• **Source extract**
>> START

Bytecode and the VM - The Guts of My Interpreter
Still working on the clox language from crafting interpreters. Actually executing code now, which is pretty cool
Bytecode is just a sequence of instructions encoded as bytes. It's a middle ground between source code and machine code - more compact and faster to execute than parsing source code repeatedly, but more portable than native machine code. Following Nystrom's book, I implemented a system to store and execute this bytecode for my clox interpreter.
The fundamental structure is what the book calls a "chunk" - basically a dynamic array of bytes:
typedef struct {
int count;
int capacity;
uint8_t* code;
int* lines; // Track source line numbers
ValueArray constants; // Storage for constant values
} Chunk;Each operation in the language is represented by a single-byte opcode. Some operations need additional data - like loading a constant requires knowing which constant to load. So the bytecode for 1 + 2 looks like:
OP_CONSTANT 0 // Push constant from slot 0 (value 1)
OP_CONSTANT 1 // Push constant from slot 1 (value 2)
OP_ADD // Pop two values, add them, push result
OP_RETURN // End execution
The book has an interesting approach for tracking line numbers for error reporting. When a runtime error occurs, you need to tell the user which line of source code caused it. Nystrom's solution, which I implemented, is to store a parallel array of line numbers, one for each byte of code:
writeChunk(chunk, OP_CONSTANT, 123); // Line 123 in source
writeChunk(chunk, constantIndex, 123); // Same lineThe VM itself is surprisingly simple. It's stack-based, meaning operations pop their operands from a stack and push their results back. This is much simpler than a register-based VM:
typedef struct {
Chunk* chunk;
uint8_t* ip; // Instruction pointer
Value stack[STACK_MAX];
Value* stackTop;
} VM;Stack-Based vs Register-Based VMs: A Brief Detour
When I hit this part in the book, I went down a rabbit hole learning about different VM architectures. Turns out there are two main flavors: stack-based (like clox) and register-based (like Lua).
In a stack-based VM:
- Operations implicitly work on the top of the stack
- Instructions are shorter (no need to specify operands)

>> END

• **Supplied data**

>> START

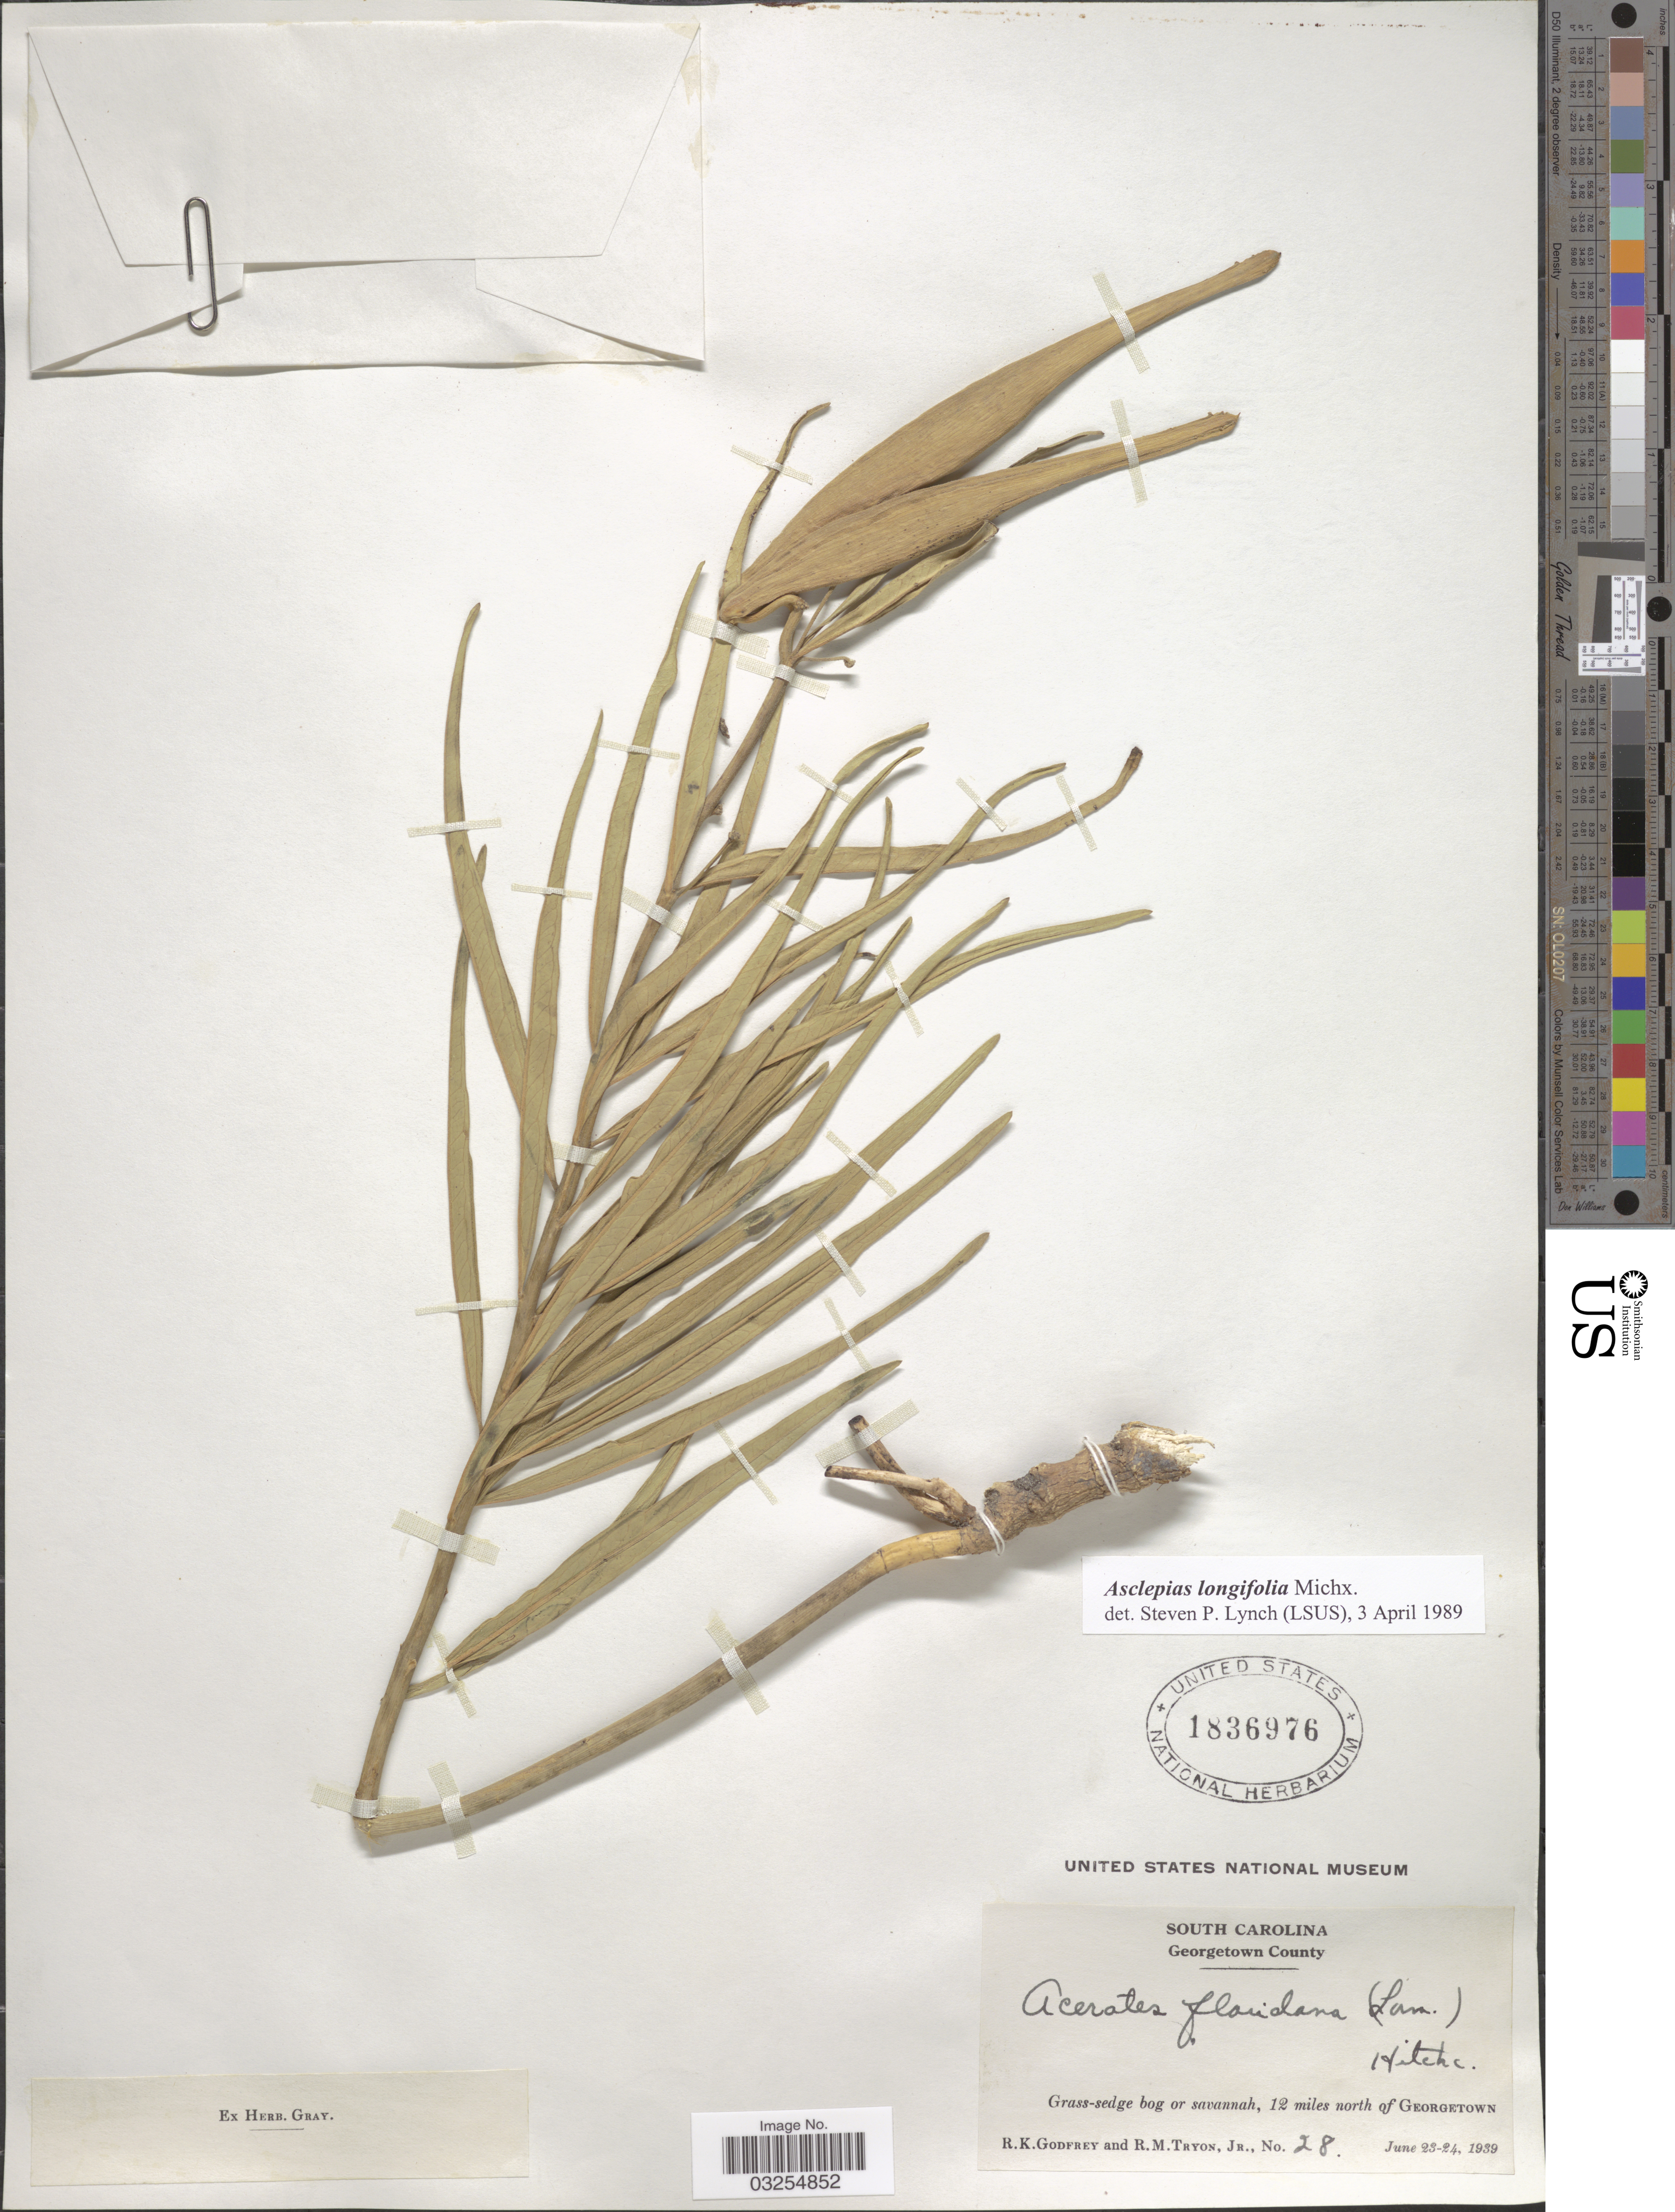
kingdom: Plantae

>> END
>> START

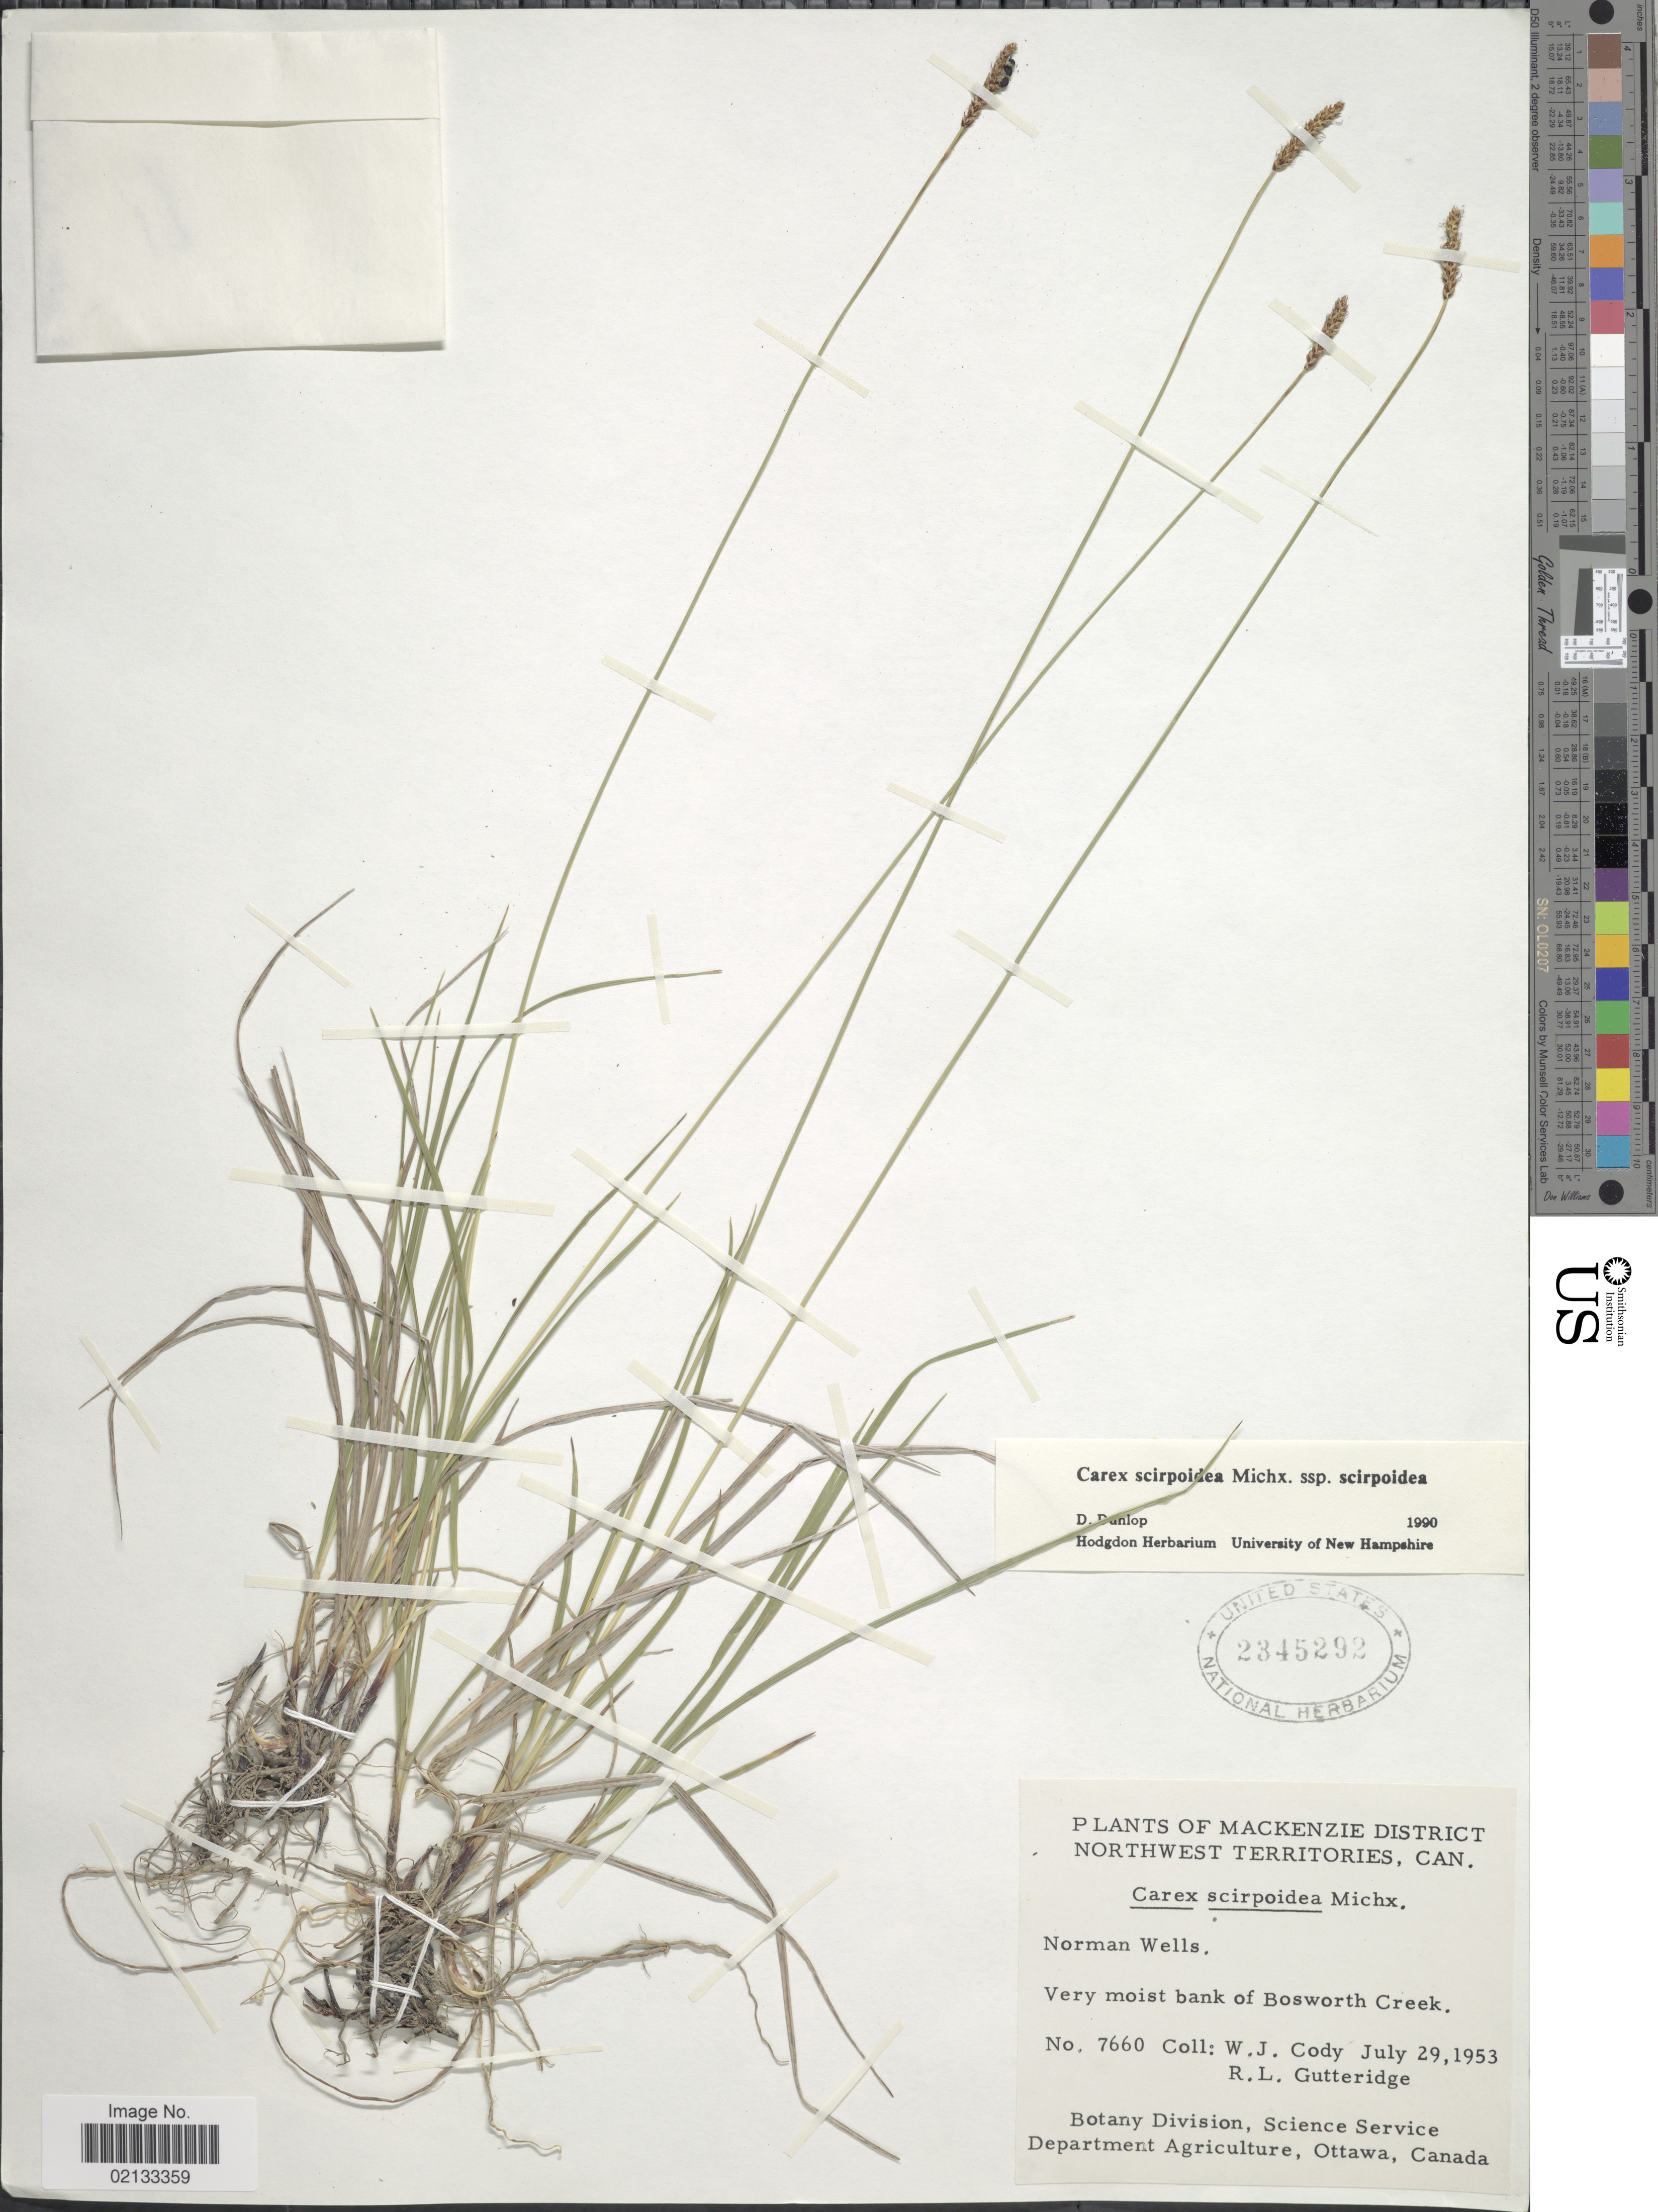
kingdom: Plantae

>> END

• **What you need to do**
1. In the bytecode write-up, which language is named as an example of a register-based VM?
2. Reproduce the passage of the bytecode write-up from "The fundamental structure" to "1 (value 2)".

• **Results by task**
1. Lua

2.
The fundamental structure is what the book calls a "chunk" - basically a dynamic array of bytes:
typedef struct {
int count;
int capacity;
uint8_t* code;
int* lines; // Track source line numbers
ValueArray constants; // Storage for constant values
} Chunk;Each operation in the language is represented by a single-byte opcode. Some operations need additional data - like loading a constant requires knowing which constant to load. So the bytecode for 1 + 2 looks like:
OP_CONSTANT 0 // Push constant from slot 0 (value 1)
OP_CONSTANT 1 // Push constant from slot 1 (value 2)